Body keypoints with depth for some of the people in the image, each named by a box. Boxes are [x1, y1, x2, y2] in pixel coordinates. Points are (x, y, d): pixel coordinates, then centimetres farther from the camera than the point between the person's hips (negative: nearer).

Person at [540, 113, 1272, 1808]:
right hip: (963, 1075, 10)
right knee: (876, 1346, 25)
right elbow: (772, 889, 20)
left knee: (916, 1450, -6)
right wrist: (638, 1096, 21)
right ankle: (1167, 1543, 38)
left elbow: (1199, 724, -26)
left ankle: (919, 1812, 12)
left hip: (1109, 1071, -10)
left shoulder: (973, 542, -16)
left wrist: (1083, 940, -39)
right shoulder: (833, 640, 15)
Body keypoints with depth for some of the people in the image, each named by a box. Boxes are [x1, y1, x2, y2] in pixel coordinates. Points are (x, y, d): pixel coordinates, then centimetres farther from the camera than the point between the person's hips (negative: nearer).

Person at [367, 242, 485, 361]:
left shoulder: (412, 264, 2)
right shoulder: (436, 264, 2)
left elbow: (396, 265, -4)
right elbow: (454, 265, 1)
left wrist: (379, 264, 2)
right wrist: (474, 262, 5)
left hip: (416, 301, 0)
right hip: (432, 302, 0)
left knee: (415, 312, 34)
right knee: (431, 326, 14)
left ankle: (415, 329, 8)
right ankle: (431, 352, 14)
+ + + + + + +
Could you copy out every line of the entries above, character for character?

Body keypoints with depth for some of the people in the image, each named by a box. Boxes are [x1, y1, x2, y2] in pixel coordinates. Points are (x, y, d): pixel coordinates, then centimetres farther from the camera than the point between the person's hips (negative: nearer).

Person at [540, 113, 1272, 1808]:
right hip: (963, 1075, 10)
right knee: (876, 1346, 25)
right elbow: (772, 889, 20)
left knee: (916, 1450, -6)
right wrist: (638, 1096, 21)
right ankle: (1167, 1543, 38)
left elbow: (1199, 724, -26)
left ankle: (919, 1812, 12)
left hip: (1109, 1071, -10)
left shoulder: (973, 542, -16)
left wrist: (1083, 940, -39)
right shoulder: (833, 640, 15)
Body keypoints with depth for some of the people in the image, each named by a box. Boxes are [x1, y1, x2, y2] in pixel coordinates. Points are (x, y, d): pixel coordinates, then centimetres farther from the camera than the point between the person's hips (negative: nearer).

Person at [367, 242, 485, 361]:
left shoulder: (412, 264, 2)
right shoulder: (436, 264, 2)
left elbow: (396, 265, -4)
right elbow: (454, 265, 1)
left wrist: (379, 264, 2)
right wrist: (474, 262, 5)
left hip: (416, 301, 0)
right hip: (432, 302, 0)
left knee: (415, 312, 34)
right knee: (431, 326, 14)
left ankle: (415, 329, 8)
right ankle: (431, 352, 14)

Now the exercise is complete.